Job
Repeat exactly the lines from the start of the entries below through the line containing "Rugby League". Omit the rest.
----
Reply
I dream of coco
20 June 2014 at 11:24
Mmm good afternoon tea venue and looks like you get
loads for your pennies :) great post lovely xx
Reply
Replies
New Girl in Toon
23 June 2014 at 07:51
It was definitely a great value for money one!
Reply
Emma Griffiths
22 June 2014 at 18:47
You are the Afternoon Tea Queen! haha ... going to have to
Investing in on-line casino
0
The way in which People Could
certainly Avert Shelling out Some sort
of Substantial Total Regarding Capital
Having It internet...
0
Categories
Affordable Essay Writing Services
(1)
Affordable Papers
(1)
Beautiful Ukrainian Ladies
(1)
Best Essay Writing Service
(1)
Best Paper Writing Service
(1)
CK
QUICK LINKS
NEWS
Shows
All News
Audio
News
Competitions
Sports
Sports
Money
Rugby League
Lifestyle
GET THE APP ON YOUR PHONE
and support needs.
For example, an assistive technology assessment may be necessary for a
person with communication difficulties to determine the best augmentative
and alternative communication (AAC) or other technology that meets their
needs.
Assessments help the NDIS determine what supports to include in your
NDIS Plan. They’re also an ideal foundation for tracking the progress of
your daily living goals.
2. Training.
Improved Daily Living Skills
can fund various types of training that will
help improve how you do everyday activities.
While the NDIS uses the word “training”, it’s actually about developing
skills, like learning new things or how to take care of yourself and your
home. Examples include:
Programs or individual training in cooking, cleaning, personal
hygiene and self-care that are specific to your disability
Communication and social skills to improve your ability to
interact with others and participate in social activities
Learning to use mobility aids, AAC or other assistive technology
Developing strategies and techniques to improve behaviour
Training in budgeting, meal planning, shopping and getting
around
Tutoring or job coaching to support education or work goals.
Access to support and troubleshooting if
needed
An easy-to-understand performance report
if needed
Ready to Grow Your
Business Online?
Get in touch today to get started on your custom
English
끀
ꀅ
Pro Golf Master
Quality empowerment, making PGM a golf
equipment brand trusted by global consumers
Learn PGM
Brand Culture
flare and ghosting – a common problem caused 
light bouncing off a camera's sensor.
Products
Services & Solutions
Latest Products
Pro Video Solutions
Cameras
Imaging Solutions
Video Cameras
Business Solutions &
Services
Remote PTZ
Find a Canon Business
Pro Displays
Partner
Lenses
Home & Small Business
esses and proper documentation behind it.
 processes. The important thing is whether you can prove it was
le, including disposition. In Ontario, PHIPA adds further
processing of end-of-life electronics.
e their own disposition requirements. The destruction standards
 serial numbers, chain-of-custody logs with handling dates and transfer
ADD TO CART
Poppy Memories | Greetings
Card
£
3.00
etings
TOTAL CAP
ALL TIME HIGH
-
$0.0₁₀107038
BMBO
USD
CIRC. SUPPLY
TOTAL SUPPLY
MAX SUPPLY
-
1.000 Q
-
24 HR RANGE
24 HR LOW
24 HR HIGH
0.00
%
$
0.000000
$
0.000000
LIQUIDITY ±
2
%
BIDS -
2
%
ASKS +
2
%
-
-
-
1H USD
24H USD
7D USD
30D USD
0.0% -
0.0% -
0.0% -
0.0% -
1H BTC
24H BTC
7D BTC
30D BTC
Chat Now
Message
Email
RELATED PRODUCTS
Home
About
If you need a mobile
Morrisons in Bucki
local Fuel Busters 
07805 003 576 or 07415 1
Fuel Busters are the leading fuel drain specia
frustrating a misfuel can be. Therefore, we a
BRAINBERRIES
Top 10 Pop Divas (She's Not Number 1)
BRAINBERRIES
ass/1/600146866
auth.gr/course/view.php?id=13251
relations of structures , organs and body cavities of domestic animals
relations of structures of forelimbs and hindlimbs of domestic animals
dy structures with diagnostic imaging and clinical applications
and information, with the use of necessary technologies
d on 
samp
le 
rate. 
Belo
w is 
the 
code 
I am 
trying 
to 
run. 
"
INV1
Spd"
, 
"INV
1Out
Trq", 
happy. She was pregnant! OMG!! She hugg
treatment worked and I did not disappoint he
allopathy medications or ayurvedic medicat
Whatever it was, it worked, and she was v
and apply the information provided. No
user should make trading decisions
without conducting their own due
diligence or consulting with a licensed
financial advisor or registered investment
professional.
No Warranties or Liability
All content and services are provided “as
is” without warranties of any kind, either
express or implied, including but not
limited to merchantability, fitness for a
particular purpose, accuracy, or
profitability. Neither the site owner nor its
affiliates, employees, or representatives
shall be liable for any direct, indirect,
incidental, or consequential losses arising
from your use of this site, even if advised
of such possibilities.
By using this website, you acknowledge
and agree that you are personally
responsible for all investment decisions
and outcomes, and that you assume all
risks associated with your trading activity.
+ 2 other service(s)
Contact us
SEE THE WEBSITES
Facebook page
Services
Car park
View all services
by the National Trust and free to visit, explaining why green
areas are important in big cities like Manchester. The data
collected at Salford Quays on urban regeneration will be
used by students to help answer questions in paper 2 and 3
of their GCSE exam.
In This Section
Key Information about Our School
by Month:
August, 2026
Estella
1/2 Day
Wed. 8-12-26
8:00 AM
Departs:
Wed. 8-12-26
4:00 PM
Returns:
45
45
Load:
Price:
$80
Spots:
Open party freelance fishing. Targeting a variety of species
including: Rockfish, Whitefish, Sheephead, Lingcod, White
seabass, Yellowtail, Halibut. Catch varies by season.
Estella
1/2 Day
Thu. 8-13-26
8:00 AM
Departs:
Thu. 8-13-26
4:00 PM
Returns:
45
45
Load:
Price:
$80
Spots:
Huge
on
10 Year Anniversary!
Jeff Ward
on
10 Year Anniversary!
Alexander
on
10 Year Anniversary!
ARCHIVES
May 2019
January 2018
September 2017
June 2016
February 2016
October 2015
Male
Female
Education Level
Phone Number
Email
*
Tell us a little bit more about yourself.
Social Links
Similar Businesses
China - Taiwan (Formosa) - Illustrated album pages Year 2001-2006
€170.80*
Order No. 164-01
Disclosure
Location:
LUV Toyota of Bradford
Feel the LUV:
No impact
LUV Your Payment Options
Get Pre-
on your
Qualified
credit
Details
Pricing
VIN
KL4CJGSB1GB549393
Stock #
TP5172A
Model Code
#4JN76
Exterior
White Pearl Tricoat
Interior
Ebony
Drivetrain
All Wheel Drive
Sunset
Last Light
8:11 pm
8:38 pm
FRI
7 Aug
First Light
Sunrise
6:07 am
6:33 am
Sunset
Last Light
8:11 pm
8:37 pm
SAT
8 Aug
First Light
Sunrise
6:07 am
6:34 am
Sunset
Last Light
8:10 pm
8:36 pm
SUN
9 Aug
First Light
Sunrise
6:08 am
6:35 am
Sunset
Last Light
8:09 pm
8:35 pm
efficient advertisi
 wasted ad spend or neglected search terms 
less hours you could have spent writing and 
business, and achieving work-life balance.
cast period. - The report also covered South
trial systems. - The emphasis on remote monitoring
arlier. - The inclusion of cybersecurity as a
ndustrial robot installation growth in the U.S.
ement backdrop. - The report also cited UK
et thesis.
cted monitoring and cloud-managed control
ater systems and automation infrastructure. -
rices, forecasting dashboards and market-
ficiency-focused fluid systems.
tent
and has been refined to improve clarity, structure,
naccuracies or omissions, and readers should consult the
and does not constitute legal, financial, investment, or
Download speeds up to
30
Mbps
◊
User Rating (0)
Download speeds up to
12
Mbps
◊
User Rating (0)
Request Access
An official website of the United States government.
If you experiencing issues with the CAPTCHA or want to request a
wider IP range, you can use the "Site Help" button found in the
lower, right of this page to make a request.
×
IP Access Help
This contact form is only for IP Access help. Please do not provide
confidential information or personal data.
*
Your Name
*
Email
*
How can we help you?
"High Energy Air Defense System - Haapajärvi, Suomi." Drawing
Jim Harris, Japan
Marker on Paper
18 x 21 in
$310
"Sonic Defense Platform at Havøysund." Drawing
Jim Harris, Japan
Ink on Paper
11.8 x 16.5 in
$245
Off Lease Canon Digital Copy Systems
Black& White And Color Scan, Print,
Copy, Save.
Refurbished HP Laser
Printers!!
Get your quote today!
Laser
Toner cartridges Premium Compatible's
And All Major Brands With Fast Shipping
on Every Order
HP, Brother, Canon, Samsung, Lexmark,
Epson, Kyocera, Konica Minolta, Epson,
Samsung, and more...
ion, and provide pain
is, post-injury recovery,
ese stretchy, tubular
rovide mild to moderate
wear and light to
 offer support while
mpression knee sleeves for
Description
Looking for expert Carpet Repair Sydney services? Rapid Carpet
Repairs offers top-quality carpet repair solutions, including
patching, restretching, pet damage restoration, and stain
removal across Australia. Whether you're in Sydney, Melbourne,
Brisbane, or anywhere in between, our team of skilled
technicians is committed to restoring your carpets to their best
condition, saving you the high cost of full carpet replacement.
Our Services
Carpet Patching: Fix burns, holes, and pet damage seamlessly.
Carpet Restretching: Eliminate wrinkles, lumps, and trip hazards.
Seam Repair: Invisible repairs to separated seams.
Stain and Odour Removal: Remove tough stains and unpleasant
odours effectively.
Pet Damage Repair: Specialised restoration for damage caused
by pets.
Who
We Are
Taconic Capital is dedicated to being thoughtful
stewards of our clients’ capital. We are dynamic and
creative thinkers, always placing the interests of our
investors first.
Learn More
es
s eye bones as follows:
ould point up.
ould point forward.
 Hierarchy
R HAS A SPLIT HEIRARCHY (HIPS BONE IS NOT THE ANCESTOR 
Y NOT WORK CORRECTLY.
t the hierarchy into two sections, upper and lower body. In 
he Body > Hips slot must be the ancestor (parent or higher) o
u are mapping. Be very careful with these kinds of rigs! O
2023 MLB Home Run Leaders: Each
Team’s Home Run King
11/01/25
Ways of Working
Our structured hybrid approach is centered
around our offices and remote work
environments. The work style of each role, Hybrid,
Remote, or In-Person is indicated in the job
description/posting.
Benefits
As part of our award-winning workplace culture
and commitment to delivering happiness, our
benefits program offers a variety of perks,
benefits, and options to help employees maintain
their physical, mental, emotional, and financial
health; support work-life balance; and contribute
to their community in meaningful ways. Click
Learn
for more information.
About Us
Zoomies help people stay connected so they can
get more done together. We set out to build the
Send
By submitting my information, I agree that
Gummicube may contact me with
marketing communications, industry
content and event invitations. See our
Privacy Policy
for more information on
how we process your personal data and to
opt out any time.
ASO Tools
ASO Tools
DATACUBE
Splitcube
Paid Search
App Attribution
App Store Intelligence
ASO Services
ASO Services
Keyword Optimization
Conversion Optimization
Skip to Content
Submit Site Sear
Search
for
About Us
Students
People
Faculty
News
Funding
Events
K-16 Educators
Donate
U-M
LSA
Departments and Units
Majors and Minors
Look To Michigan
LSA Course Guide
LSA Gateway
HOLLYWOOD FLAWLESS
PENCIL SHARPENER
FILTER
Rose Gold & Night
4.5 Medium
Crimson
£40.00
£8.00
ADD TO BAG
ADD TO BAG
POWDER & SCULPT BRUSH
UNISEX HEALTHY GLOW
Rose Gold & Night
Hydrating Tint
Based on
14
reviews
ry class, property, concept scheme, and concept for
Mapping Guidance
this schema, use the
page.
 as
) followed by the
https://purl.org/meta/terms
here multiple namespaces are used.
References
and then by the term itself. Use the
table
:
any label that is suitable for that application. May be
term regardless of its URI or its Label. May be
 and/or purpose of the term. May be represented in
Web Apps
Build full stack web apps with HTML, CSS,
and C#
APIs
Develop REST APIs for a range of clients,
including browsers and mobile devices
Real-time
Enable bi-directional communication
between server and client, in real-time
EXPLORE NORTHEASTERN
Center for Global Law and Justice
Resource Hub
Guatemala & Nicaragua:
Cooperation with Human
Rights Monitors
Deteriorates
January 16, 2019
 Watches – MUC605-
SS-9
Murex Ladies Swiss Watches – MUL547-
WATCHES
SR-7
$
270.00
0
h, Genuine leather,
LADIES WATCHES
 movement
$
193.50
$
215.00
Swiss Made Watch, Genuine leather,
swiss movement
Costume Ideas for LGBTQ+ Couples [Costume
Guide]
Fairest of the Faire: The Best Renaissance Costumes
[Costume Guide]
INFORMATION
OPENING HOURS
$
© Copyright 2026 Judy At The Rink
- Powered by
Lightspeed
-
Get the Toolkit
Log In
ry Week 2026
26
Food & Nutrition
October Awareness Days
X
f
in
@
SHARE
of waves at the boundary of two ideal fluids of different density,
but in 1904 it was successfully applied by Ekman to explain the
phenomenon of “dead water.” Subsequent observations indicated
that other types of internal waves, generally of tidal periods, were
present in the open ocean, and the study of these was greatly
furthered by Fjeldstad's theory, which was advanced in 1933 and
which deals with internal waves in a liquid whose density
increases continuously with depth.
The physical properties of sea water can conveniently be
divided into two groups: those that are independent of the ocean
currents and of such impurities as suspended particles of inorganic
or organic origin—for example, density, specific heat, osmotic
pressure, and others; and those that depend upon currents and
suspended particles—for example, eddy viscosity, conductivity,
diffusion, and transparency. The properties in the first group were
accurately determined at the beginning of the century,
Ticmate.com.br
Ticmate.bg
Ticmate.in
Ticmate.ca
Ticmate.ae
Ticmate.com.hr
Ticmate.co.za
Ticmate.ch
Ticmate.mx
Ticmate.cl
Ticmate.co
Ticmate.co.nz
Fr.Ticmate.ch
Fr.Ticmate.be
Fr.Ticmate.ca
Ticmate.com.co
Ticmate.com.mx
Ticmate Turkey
----
Answer space
Reply
I dream of coco
20 June 2014 at 11:24
Mmm good afternoon tea venue and looks like you get
loads for your pennies :) great post lovely xx
Reply
Replies
New Girl in Toon
23 June 2014 at 07:51
It was definitely a great value for money one!
Reply
Emma Griffiths
22 June 2014 at 18:47
You are the Afternoon Tea Queen! haha ... going to have to
Investing in on-line casino
0
The way in which People Could
certainly Avert Shelling out Some sort
of Substantial Total Regarding Capital
Having It internet...
0
Categories
Affordable Essay Writing Services
(1)
Affordable Papers
(1)
Beautiful Ukrainian Ladies
(1)
Best Essay Writing Service
(1)
Best Paper Writing Service
(1)
CK
QUICK LINKS
NEWS
Shows
All News
Audio
News
Competitions
Sports
Sports
Money
Rugby League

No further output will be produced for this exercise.